Prine would tell Rolling Stone magazine he was flattered by a Grammy win for best contemporary folk album for The Missing Years, but when asked where he kept the trophy, replied: “On the mantle with a miniature bar, a little guy wearing lederhosen and an ashtray full of thumbtacks.”
Cancer battles
The follow-up Mixed Blessings and Lost Dogs (1995) was also well received — particularly for Lake Marie, an evocative song that often closed his shows, in which Prine seemed to bring all of his songwriting skills to bear: humour, nostalgia, a singalong chorus and an unpredictable change of tone in the song’s last verse.
Prine was touring to receptive audiences and gaining younger fans who were attracted to his material and humorous asides between songs, but was delivered a setback two years later when a tumour in his neck required surgery. When he re-emerged, the shape of his face and the tenor of his voice had been changed a result of the operation, but his loyal fans didn’t mind.
With characteristic humour, Prine in 2017 posted a “favourite”

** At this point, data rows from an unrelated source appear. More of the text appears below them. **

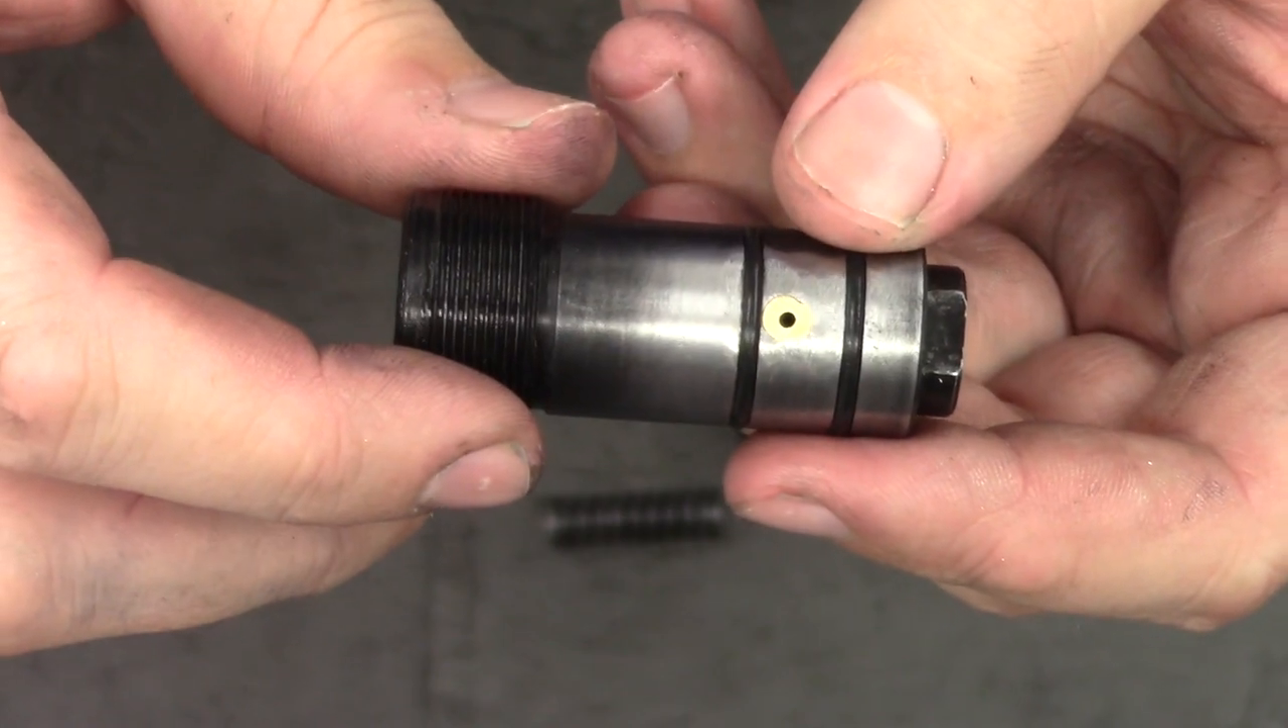So a brass restrictor has been banged into the transfer port.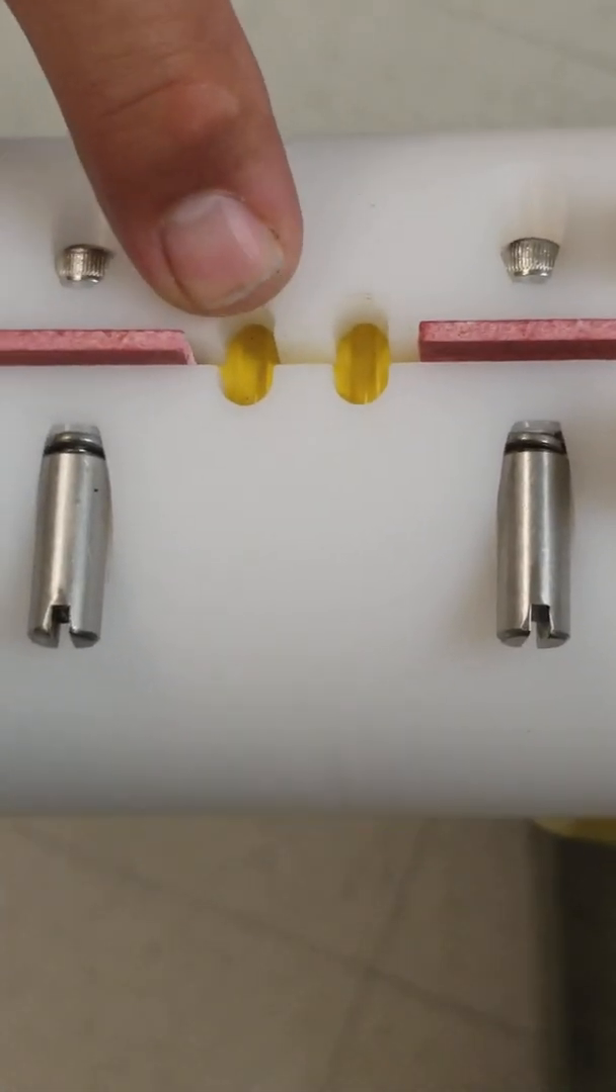Notice here through these two holes that the cord, the cord grooves are lined up in these holes.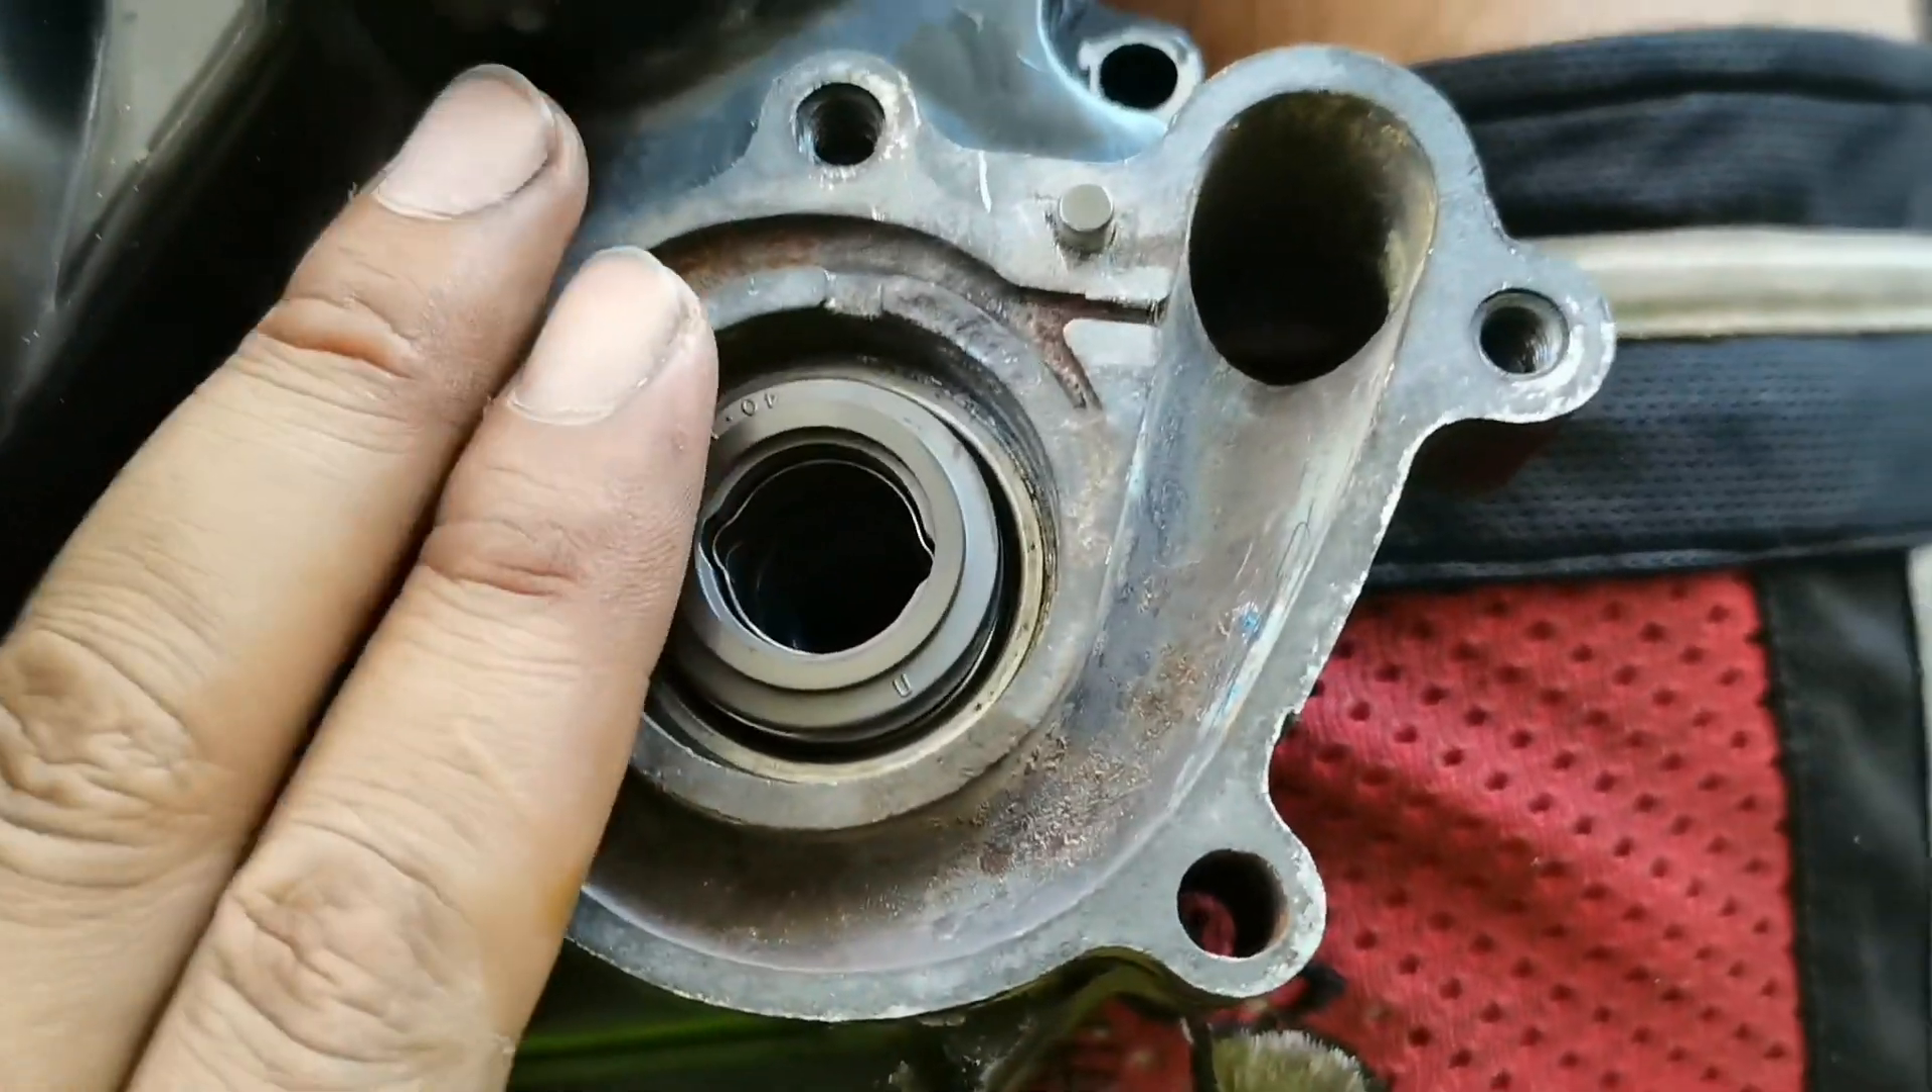Nah untuk Sil water pump Sudah kepasang ya.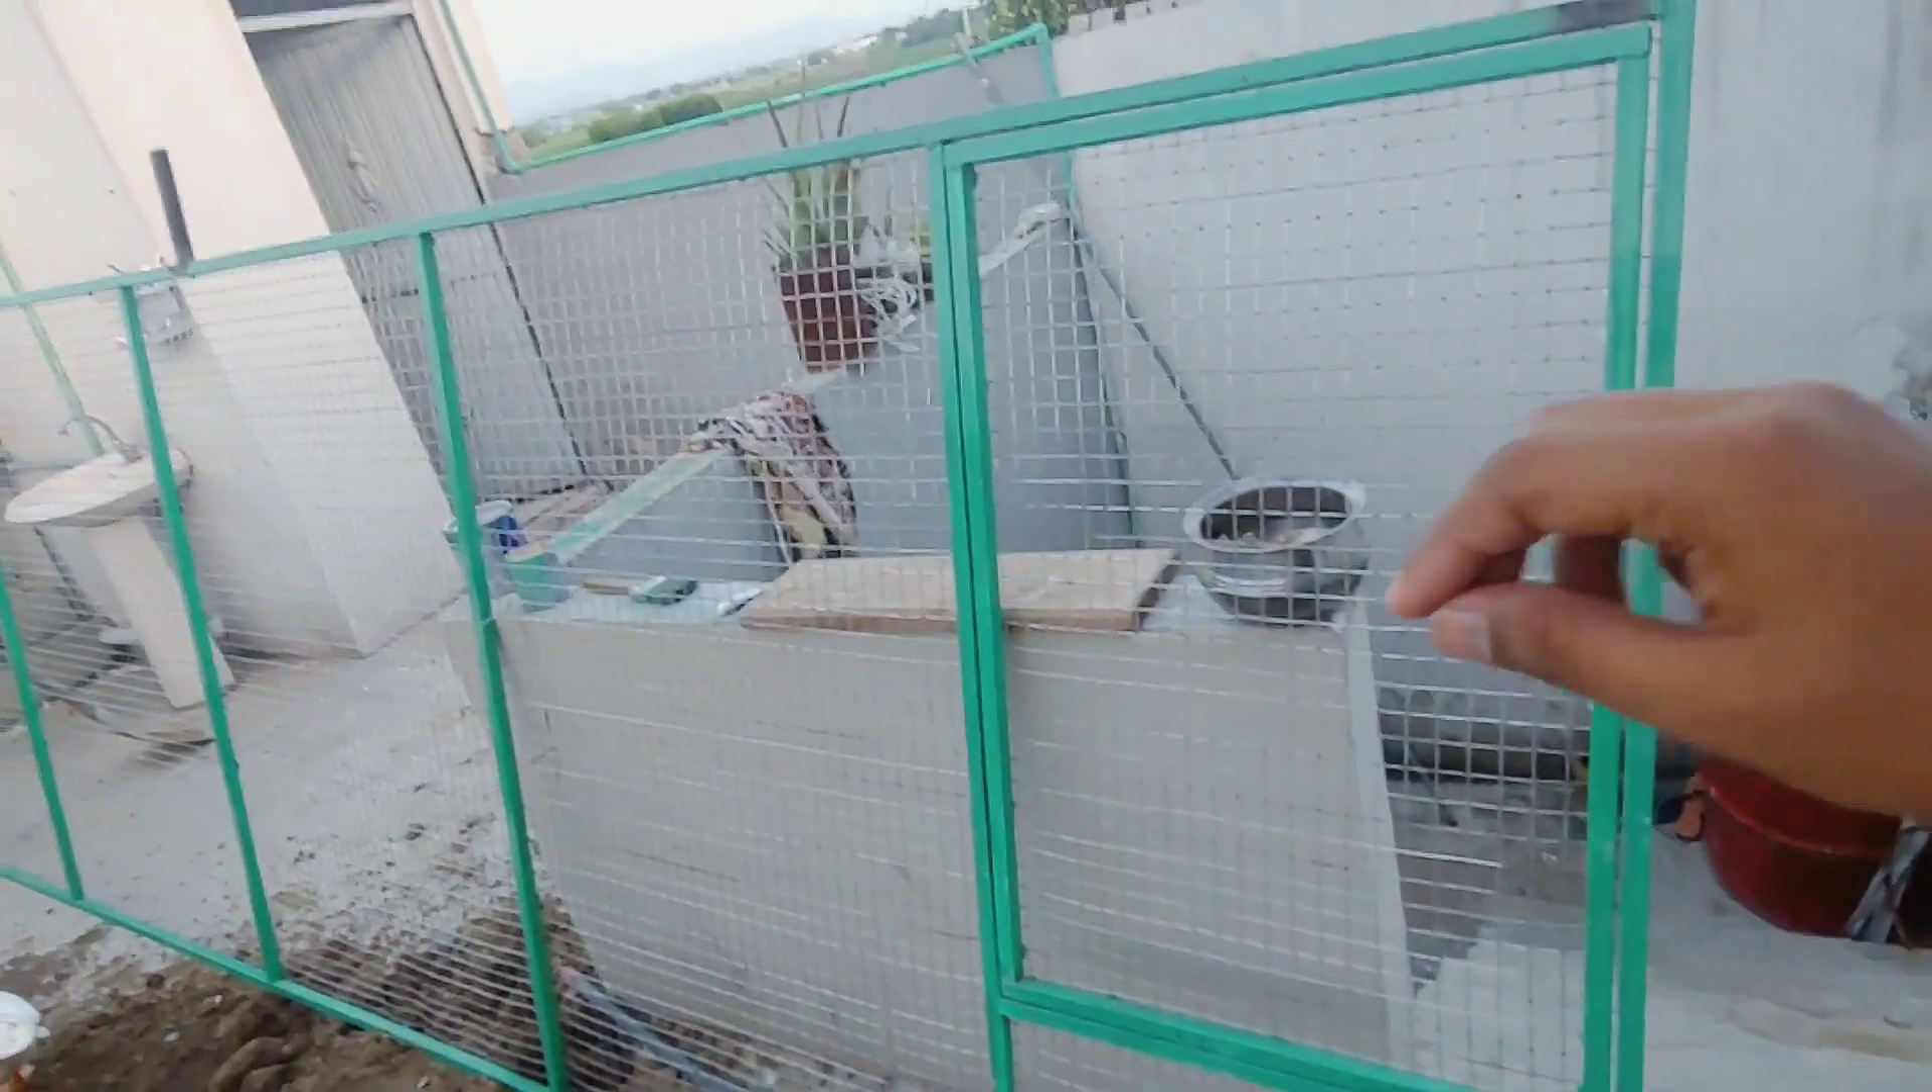دوستو ہمارا ایک فریم تیار ہو گیا اس کو جالی لگ گئی ہے۔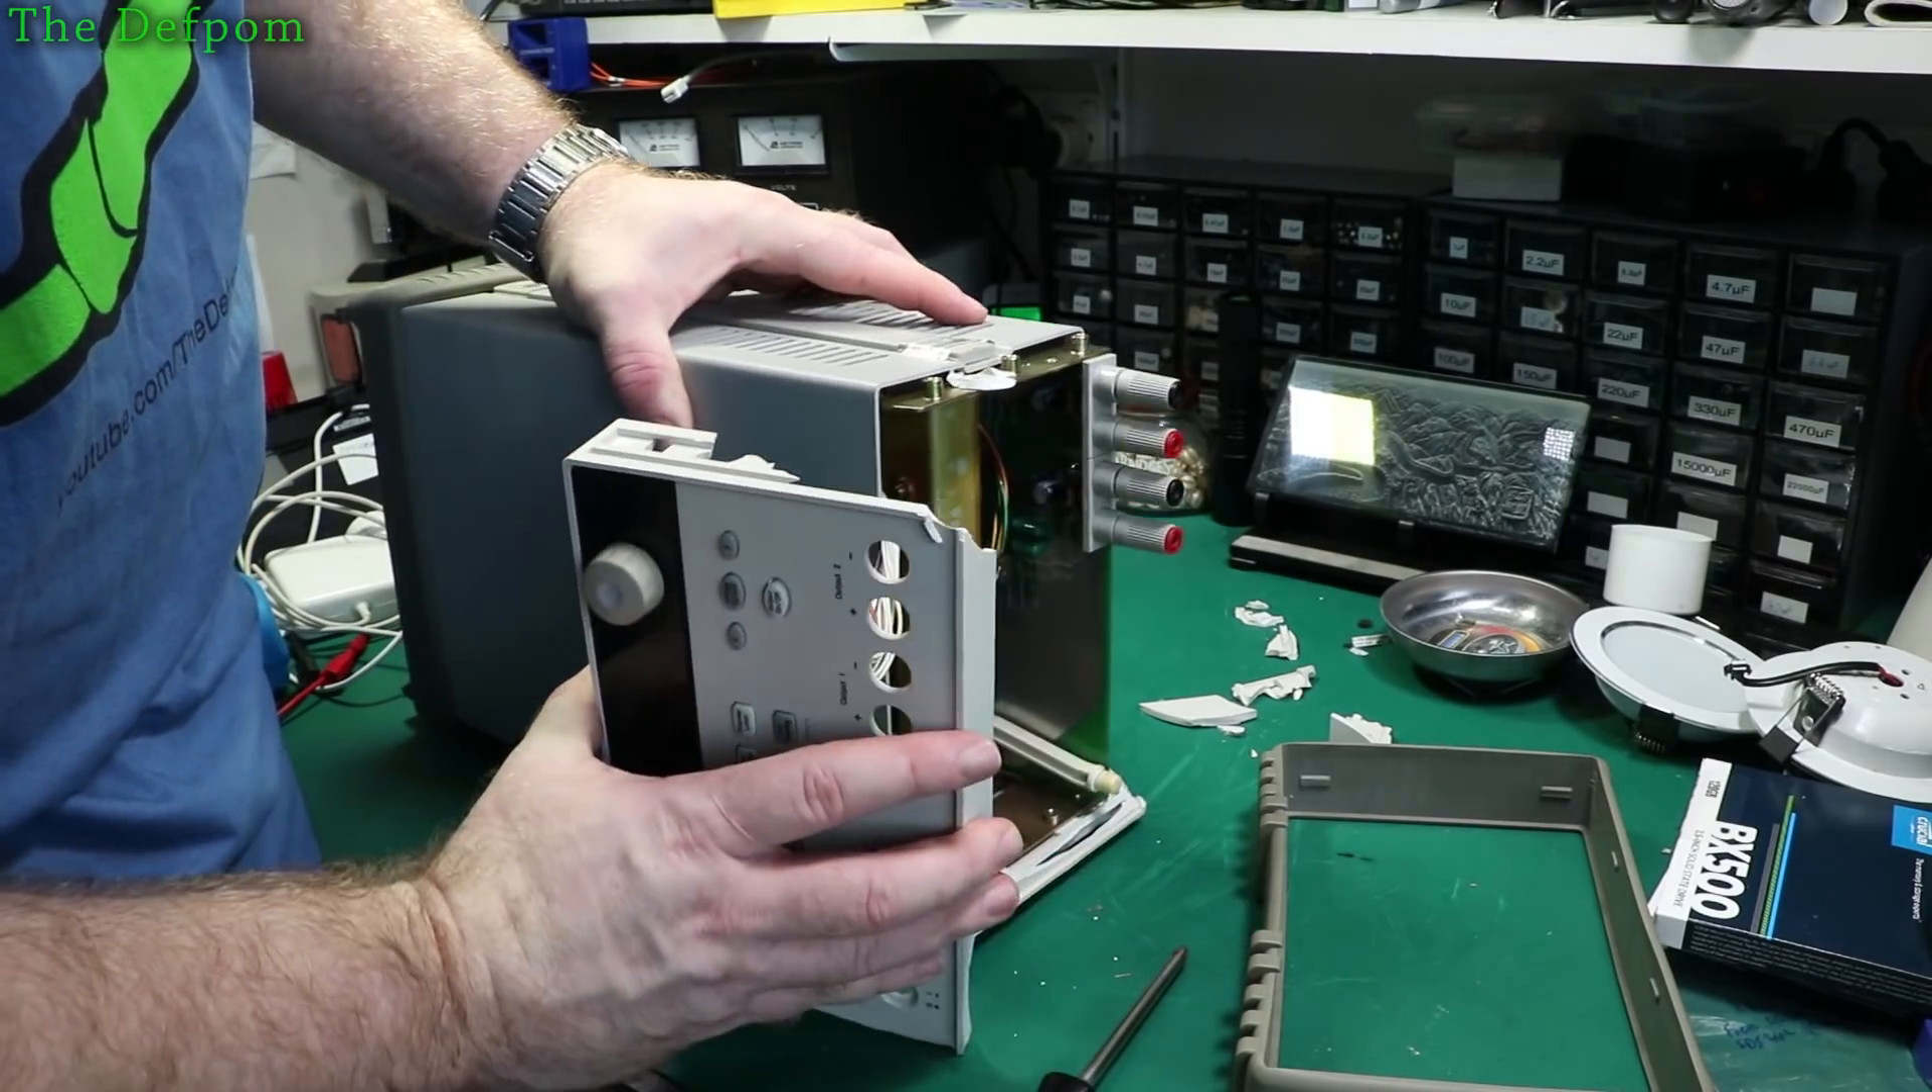So there's the front panel off.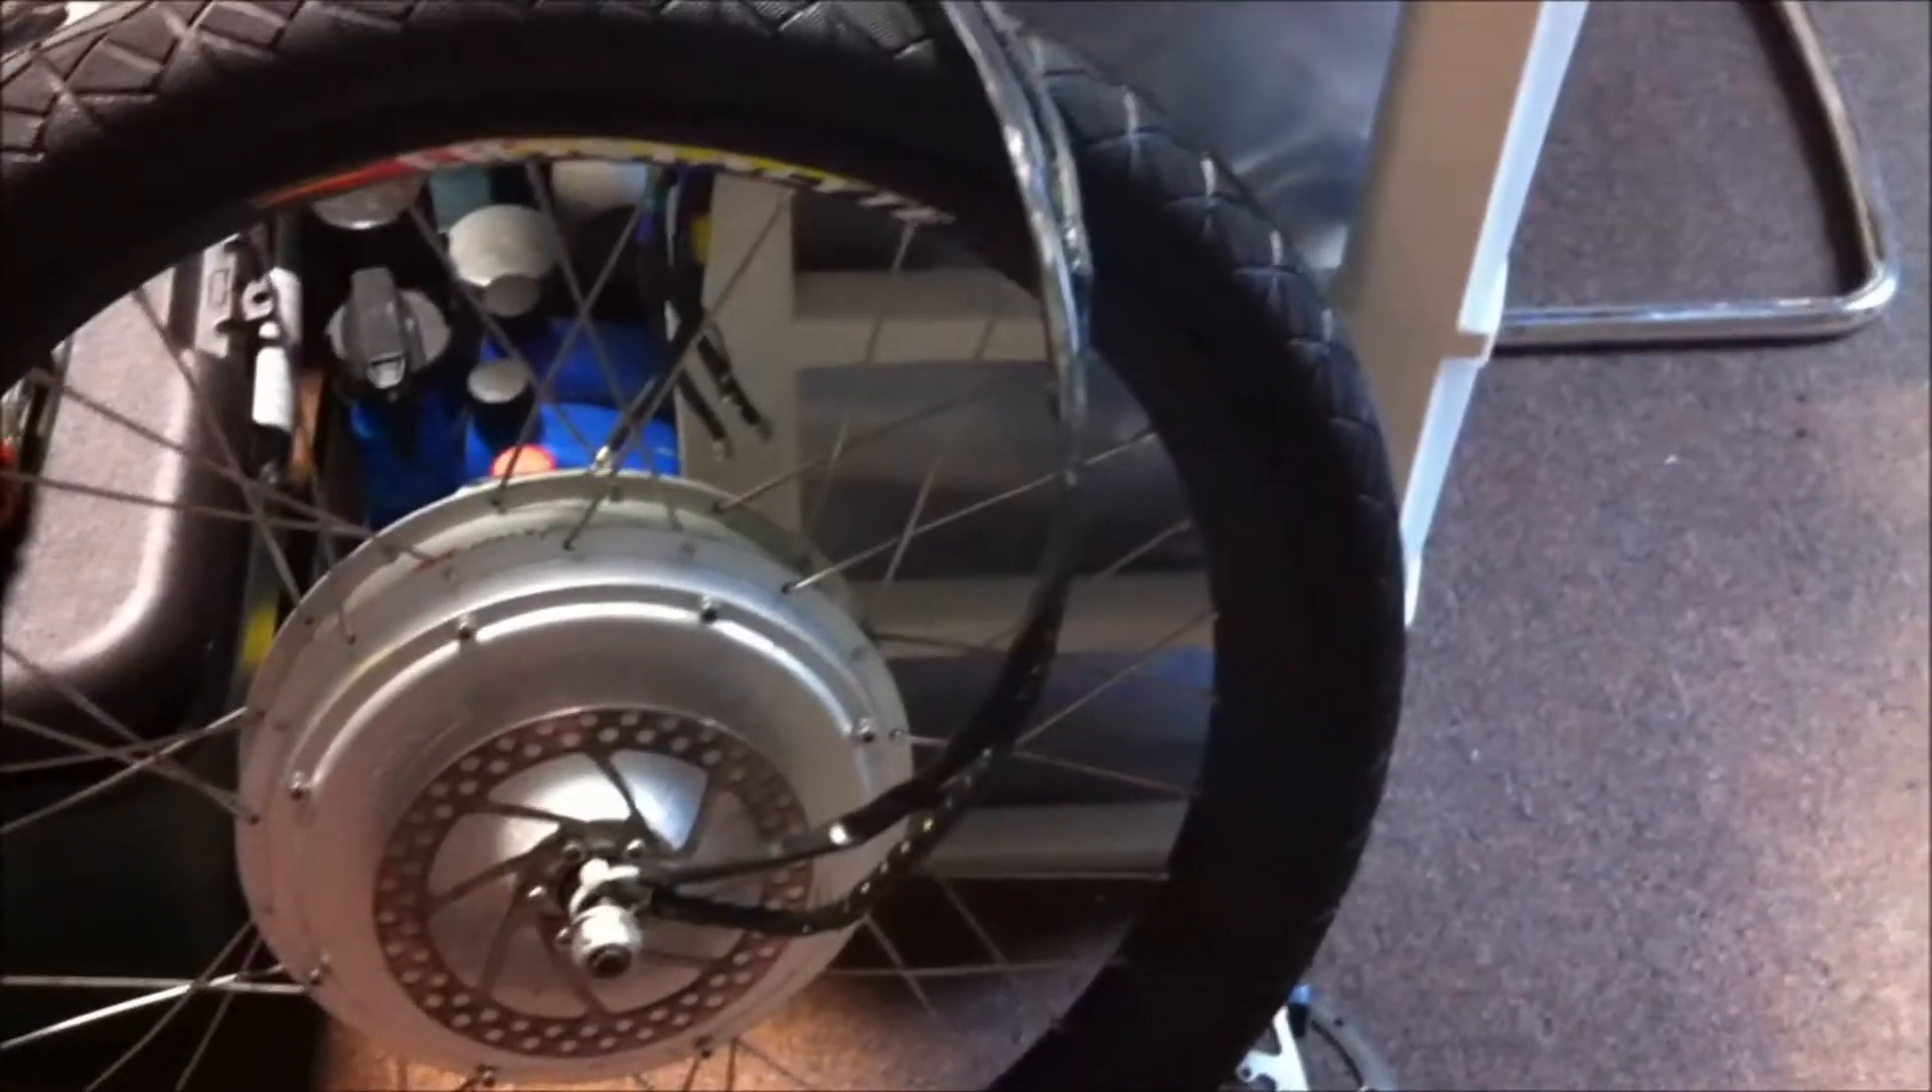Alright, I got the tire mounted on the rear motor as well. So I got both new tires on.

The duets album In Spite of Ourselves in 1999 featured songs with Iris DeMent, Trisha Yearwood and Lucinda Williams, among others, and he would later garner his second Grammy for contemporary folk album for 2005’s Fair and Square.
Prine, who would famously extol his penchant for procrastinating instead of writing songs in interviews, told CBC’s Q in 2018 he had to temporarily relocate to a Nashville hotel to produce what would be his last full release of songs, The Tree of Forgiveness.
“Ten boxes of unfinished lyrics, three guitars and a ukulele and I came out a week later with a record,” he said.
By that point, he was a few years removed from a bout with lung cancer. Despite the health setbacks and a long career full of ups and downs, Prine in the same interview marvelled at his good fortune.
“I’m having a pretty good time for a 71-year-old,” he said. “I got a couple of grandkids and things are just rolling along really great, they’re all kind of going my way.”